Data for processing:

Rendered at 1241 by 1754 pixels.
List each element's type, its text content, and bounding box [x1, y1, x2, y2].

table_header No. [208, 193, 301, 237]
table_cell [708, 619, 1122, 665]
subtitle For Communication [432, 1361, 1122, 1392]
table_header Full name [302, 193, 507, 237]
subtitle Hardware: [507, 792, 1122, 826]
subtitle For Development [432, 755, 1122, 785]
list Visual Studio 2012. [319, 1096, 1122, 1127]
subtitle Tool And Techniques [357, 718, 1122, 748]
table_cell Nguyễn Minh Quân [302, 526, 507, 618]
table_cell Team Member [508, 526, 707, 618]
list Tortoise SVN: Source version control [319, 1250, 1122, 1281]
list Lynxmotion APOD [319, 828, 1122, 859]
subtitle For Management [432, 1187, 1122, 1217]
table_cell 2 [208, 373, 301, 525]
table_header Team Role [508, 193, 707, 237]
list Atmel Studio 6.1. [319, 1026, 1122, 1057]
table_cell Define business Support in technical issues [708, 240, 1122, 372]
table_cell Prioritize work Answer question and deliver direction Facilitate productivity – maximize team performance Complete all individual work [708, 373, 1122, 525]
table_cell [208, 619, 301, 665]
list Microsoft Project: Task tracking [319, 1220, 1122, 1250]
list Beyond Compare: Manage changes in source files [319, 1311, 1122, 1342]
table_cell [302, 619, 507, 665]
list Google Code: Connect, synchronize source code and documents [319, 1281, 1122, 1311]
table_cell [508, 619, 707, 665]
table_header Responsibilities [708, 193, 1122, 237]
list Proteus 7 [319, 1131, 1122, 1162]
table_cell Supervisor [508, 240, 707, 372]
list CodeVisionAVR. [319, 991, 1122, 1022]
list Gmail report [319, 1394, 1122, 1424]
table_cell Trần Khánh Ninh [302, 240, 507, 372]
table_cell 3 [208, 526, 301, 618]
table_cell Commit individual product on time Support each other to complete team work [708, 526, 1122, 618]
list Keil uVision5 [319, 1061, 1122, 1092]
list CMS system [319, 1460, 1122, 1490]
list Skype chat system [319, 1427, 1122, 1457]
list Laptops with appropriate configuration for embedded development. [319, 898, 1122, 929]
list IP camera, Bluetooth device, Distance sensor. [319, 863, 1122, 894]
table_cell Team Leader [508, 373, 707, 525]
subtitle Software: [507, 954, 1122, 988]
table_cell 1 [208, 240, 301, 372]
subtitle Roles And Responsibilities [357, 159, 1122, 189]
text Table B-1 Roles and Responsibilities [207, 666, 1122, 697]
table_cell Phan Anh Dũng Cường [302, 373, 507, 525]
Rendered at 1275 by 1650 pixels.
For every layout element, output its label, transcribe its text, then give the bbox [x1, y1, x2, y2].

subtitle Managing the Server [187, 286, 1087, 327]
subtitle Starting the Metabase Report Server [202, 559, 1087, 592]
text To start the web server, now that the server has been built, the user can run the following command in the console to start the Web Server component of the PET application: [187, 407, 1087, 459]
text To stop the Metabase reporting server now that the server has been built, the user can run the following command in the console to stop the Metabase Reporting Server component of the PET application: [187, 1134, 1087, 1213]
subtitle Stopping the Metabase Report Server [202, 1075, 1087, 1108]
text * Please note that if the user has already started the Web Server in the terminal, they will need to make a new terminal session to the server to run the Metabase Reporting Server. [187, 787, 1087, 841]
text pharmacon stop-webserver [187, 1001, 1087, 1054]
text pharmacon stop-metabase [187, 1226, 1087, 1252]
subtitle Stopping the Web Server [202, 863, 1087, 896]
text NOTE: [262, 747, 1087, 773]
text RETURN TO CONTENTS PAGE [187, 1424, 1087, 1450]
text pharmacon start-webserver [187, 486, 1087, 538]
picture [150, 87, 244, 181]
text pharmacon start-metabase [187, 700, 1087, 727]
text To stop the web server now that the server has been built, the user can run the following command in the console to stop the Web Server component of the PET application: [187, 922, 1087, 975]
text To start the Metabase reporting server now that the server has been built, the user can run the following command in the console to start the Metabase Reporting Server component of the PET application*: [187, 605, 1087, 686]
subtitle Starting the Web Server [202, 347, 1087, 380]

Exercise brief: If a line in the entries holds the string "Support", copy it.

Answer:
table_cell Define business Support in technical issues [708, 240, 1122, 372]
table_cell Commit individual product on time Support each other to complete team work [708, 526, 1122, 618]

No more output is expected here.